WORK REQUEST. Go through the records below and copy out every line that contains the word "tile".

DATA FOR REVIEW.
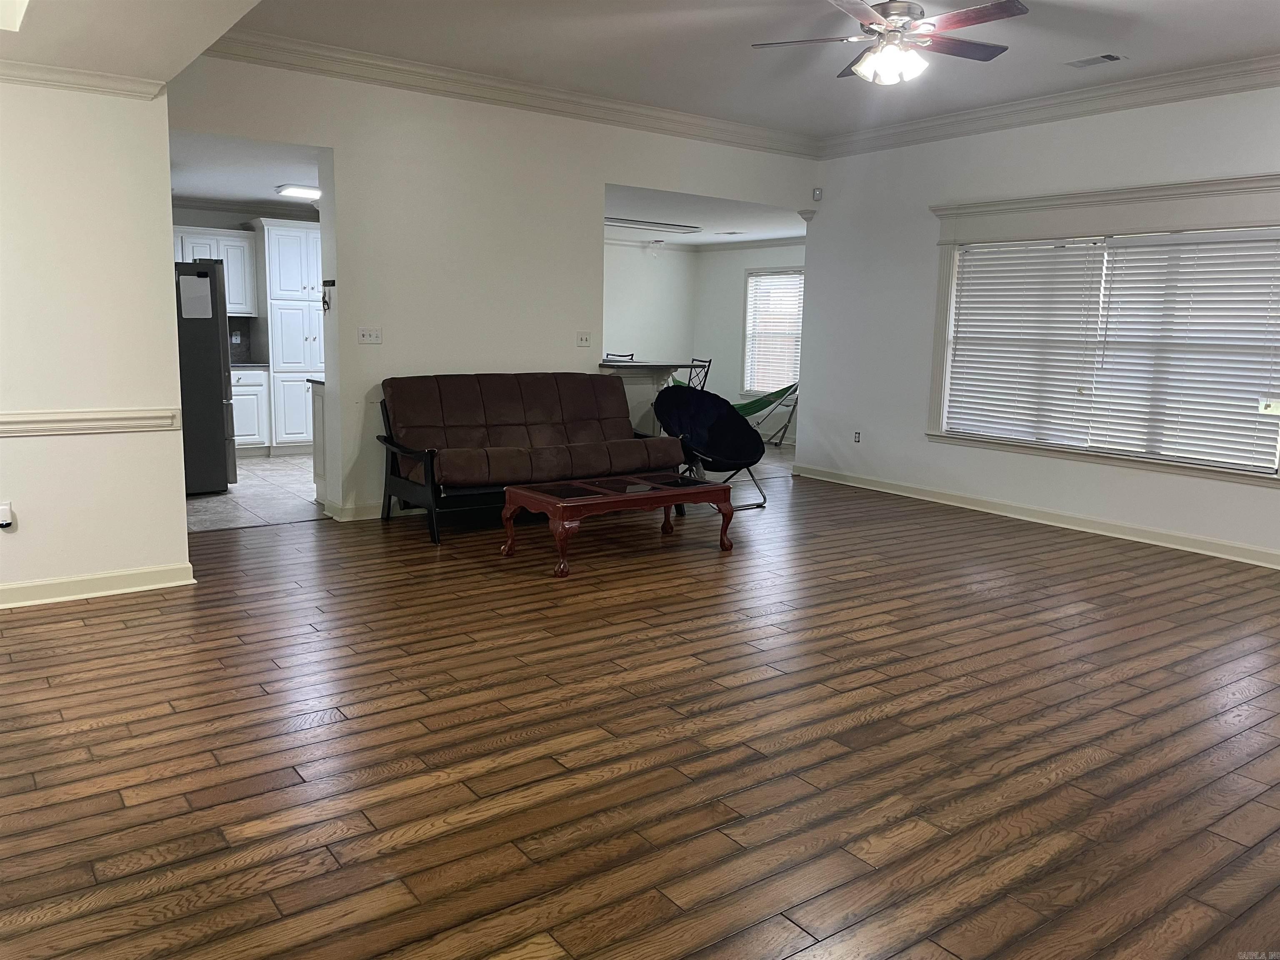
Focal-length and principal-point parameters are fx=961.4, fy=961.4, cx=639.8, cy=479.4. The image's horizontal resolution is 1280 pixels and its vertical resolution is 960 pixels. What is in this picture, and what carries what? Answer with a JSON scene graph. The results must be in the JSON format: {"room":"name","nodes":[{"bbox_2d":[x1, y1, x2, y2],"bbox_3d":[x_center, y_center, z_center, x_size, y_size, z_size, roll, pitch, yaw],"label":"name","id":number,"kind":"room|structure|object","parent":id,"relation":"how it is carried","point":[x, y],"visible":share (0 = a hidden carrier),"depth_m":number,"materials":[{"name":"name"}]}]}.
{"room":"living room","nodes":[
{"label":"living room","id":0,"kind":"room"},
{"bbox_2d":[0,74,192,606],"bbox_3d":[-3.371,-0.680,3.919,2.712,2.650,0.163,-5,11,-36],"label":"left wall","id":1,"kind":"structure","parent":0,"point":[168,240],"depth_m":4.43,"materials":[{"name":"white paint"}]},
{"bbox_2d":[0,501,15,529],"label":"air freshener","id":2,"kind":"object","parent":1,"relation":"attached to","point":[6,506],"visible":0.99,"depth_m":4.37,"materials":[{"name":"white plastic"}]},
{"bbox_2d":[0,58,167,99],"bbox_3d":[-3.290,-1.688,3.596,2.745,0.088,0.194,-5,11,-36],"label":"crown molding","id":3,"kind":"structure","parent":1,"relation":"attached to","point":[80,73],"depth_m":4.24,"materials":[{"name":"white paint"}]},
{"bbox_2d":[0,407,179,436],"bbox_3d":[-3.309,-0.200,3.944,2.469,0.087,0.051,-5,11,-36],"label":"chair rail","id":4,"kind":"object","parent":1,"relation":"attached to","point":[133,412],"visible":0.87,"depth_m":4.47,"materials":[{"name":"white paint"}]},
{"bbox_2d":[0,562,196,608],"bbox_3d":[-3.380,0.577,4.062,2.622,0.103,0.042,-5,11,-36],"label":"baseboard","id":5,"kind":"structure","parent":1,"relation":"attached to","point":[51,582],"depth_m":4.60,"materials":[{"name":"white paint"}]},
{"bbox_2d":[0,0,262,85],"bbox_3d":[-2.027,-1.631,2.063,3.191,0.379,4.827,-5,11,-36],"label":"left ceiling","id":6,"kind":"structure","parent":0,"point":[242,1],"depth_m":3.77,"materials":[{"name":"white paint"}]},
{"bbox_2d":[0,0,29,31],"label":"ceiling light","id":7,"kind":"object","parent":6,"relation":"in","point":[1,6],"visible":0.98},
{"bbox_2d":[166,130,322,214],"bbox_3d":[-3.286,-2.398,7.355,3.159,0.115,3.892,-5,11,-36],"label":"kitchen ceiling","id":8,"kind":"structure","parent":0,"point":[263,197],"depth_m":7.18,"materials":[{"name":"white paint"}]},
{"bbox_2d":[275,183,321,199],"bbox_3d":[-2.789,-2.474,8.309,0.576,0.094,0.383,-5,11,-36],"label":"kitchen ceiling light","id":9,"kind":"object","parent":8,"relation":"attached to","point":[303,192],"visible":0.79,"depth_m":8.10,"materials":[{"name":"white plastic"}]},
{"bbox_2d":[167,202,326,364],"bbox_3d":[-3.963,-1.516,9.603,3.331,2.513,0.142,-5,11,-36],"label":"kitchen wall","id":10,"kind":"structure","parent":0,"point":[234,227],"depth_m":9.31,"materials":[{"name":"grey paint"}]},
{"bbox_2d":[170,225,260,316],"bbox_3d":[-4.240,-1.989,9.189,0.983,0.798,0.379,-5,11,-36],"label":"upper cabinet","id":11,"kind":"object","parent":10,"relation":"attached to","point":[242,243],"visible":0.41,"depth_m":9.20,"materials":[{"name":"white paint"}]},
{"bbox_2d":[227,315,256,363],"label":"backsplash","id":12,"kind":"structure","parent":10,"relation":"attached to","point":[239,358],"depth_m":9.74,"materials":[{"name":"grey tile"}]},
{"bbox_2d":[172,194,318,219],"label":"crown molding","id":13,"kind":"structure","parent":10,"relation":"attached to","point":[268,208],"depth_m":9.13,"materials":[{"name":"white paint"}]},
{"bbox_2d":[184,451,326,532],"bbox_3d":[-2.950,0.027,8.183,4.396,0.103,3.809,-5,11,-36],"label":"tile floor","id":14,"kind":"structure","parent":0,"point":[218,504],"depth_m":7.23,"materials":[{"name":"tile"}]},
{"bbox_2d":[174,261,237,494],"bbox_3d":[-3.667,-0.788,7.422,0.836,1.724,0.883,-5,11,-36],"label":"refrigerator","id":15,"kind":"object","parent":14,"relation":"on","point":[208,361],"visible":0.38,"depth_m":7.17,"materials":[{"name":"metal"}]},
{"bbox_2d":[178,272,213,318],"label":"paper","id":16,"kind":"object","parent":15,"relation":"attached to","point":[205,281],"visible":0.99,"depth_m":6.75,"materials":[{"name":"white paper"}]},
{"bbox_2d":[228,365,270,456],"bbox_3d":[-4.133,-0.664,9.337,0.909,0.875,0.644,-5,11,-36],"label":"base cabinet","id":17,"kind":"object","parent":14,"relation":"on","point":[253,431],"visible":0.31,"depth_m":9.25,"materials":[{"name":"white paint"}]},
{"bbox_2d":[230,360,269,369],"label":"countertop","id":18,"kind":"structure","parent":17,"relation":"on","point":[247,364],"depth_m":9.34,"materials":[{"name":"stone"}]},
{"bbox_2d":[252,219,324,453],"bbox_3d":[-3.426,-1.393,9.606,0.736,2.261,0.673,-5,11,-36],"label":"pantry cabinet","id":19,"kind":"object","parent":14,"relation":"on","point":[284,238],"visible":0.7,"depth_m":9.30,"materials":[{"name":"white paint"}]},
{"bbox_2d":[308,376,327,506],"bbox_3d":[-1.823,-0.282,7.179,1.150,0.897,0.592,-5,11,-36],"label":"cabinet","id":20,"kind":"object","parent":14,"relation":"on","point":[316,428],"visible":0.15,"depth_m":6.91,"materials":[{"name":"white"}]},
{"bbox_2d":[165,51,821,518],"bbox_3d":[-0.760,-1.326,7.159,5.850,2.999,0.161,-5,11,-36],"label":"back wall","id":21,"kind":"structure","parent":0,"point":[388,345],"depth_m":6.64,"materials":[{"name":"white paint"}]},
{"bbox_2d":[321,278,334,312],"bbox_3d":[-2.046,-1.210,6.324,0.058,0.221,0.149,-5,11,-36],"label":"key hook","id":22,"kind":"object","parent":21,"relation":"attached to","point":[324,302],"visible":0.99,"depth_m":6.32,"materials":[{"name":"black metal"}]},
{"bbox_2d":[356,327,382,344],"bbox_3d":[-1.789,-0.956,6.377,0.155,0.112,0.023,-5,11,-36],"label":"light switch","id":23,"kind":"object","parent":21,"relation":"attached to","point":[374,334],"visible":0.98,"depth_m":6.38,"materials":[{"name":"white plastic"}]},
{"bbox_2d":[325,497,426,521],"bbox_3d":[-0.899,0.112,7.333,2.956,0.104,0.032,-5,11,-36],"label":"baseboard","id":24,"kind":"structure","parent":21,"relation":"attached to","point":[366,512],"depth_m":6.59,"materials":[{"name":"white paint"}]},
{"bbox_2d":[201,28,820,159],"bbox_3d":[-0.671,-2.696,6.799,5.547,0.140,0.117,-5,11,-36],"label":"crown molding","id":25,"kind":"structure","parent":21,"relation":"attached to","point":[711,122],"depth_m":6.50,"materials":[{"name":"white paint"}]},
{"bbox_2d":[575,330,591,346],"bbox_3d":[-0.427,-1.075,7.325,0.116,0.113,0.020,-5,11,-36],"label":"light switch","id":26,"kind":"object","parent":21,"relation":"attached to","point":[584,340],"visible":0.98,"depth_m":7.33,"materials":[{"name":"white plastic"}]},
{"bbox_2d":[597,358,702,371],"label":"bar counter","id":27,"kind":"object","parent":21,"relation":"attached to","point":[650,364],"visible":0.64,"depth_m":7.95,"materials":[{"name":"stone"}]},
{"bbox_2d":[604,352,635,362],"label":"bar stool","id":28,"kind":"object","parent":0,"point":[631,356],"visible":0.14,"depth_m":10.07,"materials":[{"name":"metal"}]},
{"bbox_2d":[0,459,1279,959],"bbox_3d":[0.550,0.753,4.155,8.844,0.101,8.069,-5,11,-36],"label":"wood floor","id":29,"kind":"structure","parent":0,"point":[992,601],"depth_m":3.10,"materials":[{"name":"brown wood"}]},
{"bbox_2d":[375,371,686,544],"bbox_3d":[-0.694,-0.224,6.642,2.049,0.983,0.921,-5,11,-36],"label":"futon sofa","id":30,"kind":"object","parent":29,"relation":"on","point":[541,399],"visible":0.99,"depth_m":6.50,"materials":[{"name":"brown fabric"}]},
{"bbox_2d":[499,470,737,576],"bbox_3d":[-0.117,0.225,5.741,1.313,0.415,0.690,-5,11,-36],"label":"coffee table","id":31,"kind":"object","parent":29,"relation":"on","point":[531,496],"visible":0.98,"depth_m":5.57,"materials":[{"name":"wood"}]},
{"bbox_2d":[685,357,711,389],"bbox_3d":[0.472,-0.836,10.520,0.464,0.999,0.438,-3,10,-25],"label":"bar stool","id":32,"kind":"object","parent":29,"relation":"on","point":[706,372],"visible":0.28,"depth_m":10.46,"materials":[{"name":"black metal"}]},
{"bbox_2d":[653,386,768,509],"bbox_3d":[0.541,-0.277,7.451,0.807,0.896,0.873,-5,11,-36],"label":"saucer chair","id":33,"kind":"object","parent":29,"relation":"on","point":[716,436],"visible":0.91,"depth_m":7.57,"materials":[{"name":"blue"}]},
{"bbox_2d":[730,381,799,445],"bbox_3d":[1.314,-0.781,11.294,1.339,0.799,0.665,4,9,19],"label":"hammock","id":34,"kind":"object","parent":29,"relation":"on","point":[748,407],"visible":0.56,"depth_m":11.15,"materials":[{"name":"green fabric"}]},
{"bbox_2d":[604,239,697,365],"bbox_3d":[-1.009,-1.710,11.250,4.118,2.504,0.133,-5,11,-36],"label":"wall","id":35,"kind":"structure","parent":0,"point":[616,323],"depth_m":11.92,"materials":[{"name":"white paint"}]},
{"bbox_2d":[602,184,807,246],"bbox_3d":[0.213,-2.692,9.769,3.907,0.135,3.478,-5,11,-36],"label":"kitchen ceiling","id":36,"kind":"structure","parent":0,"point":[730,227],"depth_m":9.45,"materials":[{"name":"white paint"}]},
{"bbox_2d":[604,216,702,233],"bbox_3d":[0.039,-2.645,10.010,1.229,0.078,0.512,-5,11,-36],"label":"ceiling light","id":37,"kind":"object","parent":36,"relation":"attached to","point":[668,227],"visible":0.87,"depth_m":9.92,"materials":[{"name":"white"}]},
{"bbox_2d":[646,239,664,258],"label":"ceiling light","id":38,"kind":"object","parent":36,"relation":"attached to","point":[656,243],"visible":0.99,"depth_m":11.26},
{"bbox_2d":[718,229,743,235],"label":"ceiling vent","id":39,"kind":"object","parent":36,"relation":"attached to","point":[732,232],"visible":0.98,"depth_m":10.71,"materials":[{"name":"white"}]},
{"bbox_2d":[185,0,1279,141],"bbox_3d":[0.953,-2.279,3.663,7.115,0.126,6.994,-5,11,-36],"label":"ceiling","id":40,"kind":"structure","parent":0,"point":[822,90],"depth_m":5.62,"materials":[{"name":"white paint"}]},
{"bbox_2d":[750,0,1026,84],"bbox_3d":[1.218,-2.149,4.605,1.267,0.450,1.261,2,9,6],"label":"ceiling fan","id":41,"kind":"object","parent":40,"relation":"hanging from","point":[896,57],"visible":0.99,"depth_m":4.54,"materials":[{"name":"metal"}]},
{"bbox_2d":[1065,52,1124,67],"bbox_3d":[2.705,-2.493,5.716,0.166,0.015,0.297,-5,11,-36],"label":"ceiling vent","id":42,"kind":"object","parent":40,"relation":"in","point":[1108,57],"visible":0.98,"depth_m":5.70,"materials":[{"name":"white metal"}]},
{"bbox_2d":[695,240,803,444],"bbox_3d":[1.849,-1.646,11.202,0.149,2.492,3.551,-5,11,-36],"label":"wall","id":43,"kind":"structure","parent":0,"point":[732,353],"depth_m":12.00,"materials":[{"name":"paint"}]},
{"bbox_2d":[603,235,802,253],"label":"crown molding","id":44,"kind":"structure","parent":43,"relation":"attached to","point":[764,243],"depth_m":11.78,"materials":[{"name":"white paint"}]},
{"bbox_2d":[741,265,803,396],"bbox_3d":[1.679,-1.689,11.377,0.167,1.583,1.220,-5,11,-36],"label":"window","id":45,"kind":"structure","parent":43,"relation":"in","point":[751,278],"depth_m":11.60,"materials":[{"name":"white"}]},
{"bbox_2d":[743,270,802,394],"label":"window blind","id":46,"kind":"object","parent":45,"relation":"attached to","point":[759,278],"visible":0.57,"depth_m":11.46,"materials":[{"name":"white plastic"}]},
{"bbox_2d":[802,80,1279,566],"bbox_3d":[3.479,-1.092,6.184,0.164,3.030,6.430,-5,11,-36],"label":"right wall","id":47,"kind":"structure","parent":0,"point":[1199,488],"depth_m":7.47,"materials":[{"name":"white paint"}]},
{"bbox_2d":[812,187,822,200],"bbox_3d":[1.550,-2.496,8.400,0.057,0.097,0.060,-5,11,-36],"label":"motion sensor","id":48,"kind":"object","parent":47,"relation":"attached to","point":[817,194],"visible":0.98,"depth_m":8.38,"materials":[{"name":"white"}]},
{"bbox_2d":[852,430,862,442],"bbox_3d":[1.864,-0.364,8.255,0.009,0.114,0.069,-5,11,-36],"label":"wall socket","id":49,"kind":"object","parent":47,"relation":"attached to","point":[857,436],"visible":0.99,"depth_m":8.25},
{"bbox_2d":[789,463,1279,568],"bbox_3d":[3.363,0.363,6.387,0.022,0.103,6.495,-5,11,-36],"label":"baseboard","id":50,"kind":"structure","parent":47,"relation":"attached to","point":[1191,541],"depth_m":6.84,"materials":[{"name":"white paint"}]},
{"bbox_2d":[820,52,1279,156],"bbox_3d":[3.532,-2.423,5.705,0.125,0.140,6.386,-5,11,-36],"label":"crown molding","id":51,"kind":"structure","parent":47,"relation":"attached to","point":[1172,98],"depth_m":6.51,"materials":[{"name":"white paint"}]},
{"bbox_2d":[926,173,1279,484],"bbox_3d":[3.168,-1.037,6.566,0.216,1.805,2.662,-5,11,-36],"label":"window","id":52,"kind":"structure","parent":47,"relation":"in","point":[1223,184],"depth_m":6.55,"materials":[{"name":"white"}]},
{"bbox_2d":[944,236,1107,446],"bbox_3d":[2.814,-1.030,7.131,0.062,1.434,1.165,-5,11,-36],"label":"window blind","id":53,"kind":"object","parent":52,"relation":"attached to","point":[973,332],"visible":0.99,"depth_m":7.07,"materials":[{"name":"white plastic"}]},
{"bbox_2d":[1087,228,1279,472],"bbox_3d":[3.547,-0.858,6.213,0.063,1.477,1.227,-5,11,-36],"label":"window blind","id":54,"kind":"object","parent":52,"relation":"attached to","point":[1135,256],"visible":0.99,"depth_m":6.20,"materials":[{"name":"white plastic"}]}
]}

YOUR SOLUTION.
{"bbox_2d":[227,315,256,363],"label":"backsplash","id":12,"kind":"structure","parent":10,"relation":"attached to","point":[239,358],"depth_m":9.74,"materials":[{"name":"grey tile"}]},
{"bbox_2d":[184,451,326,532],"bbox_3d":[-2.950,0.027,8.183,4.396,0.103,3.809,-5,11,-36],"label":"tile floor","id":14,"kind":"structure","parent":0,"point":[218,504],"depth_m":7.23,"materials":[{"name":"tile"}]},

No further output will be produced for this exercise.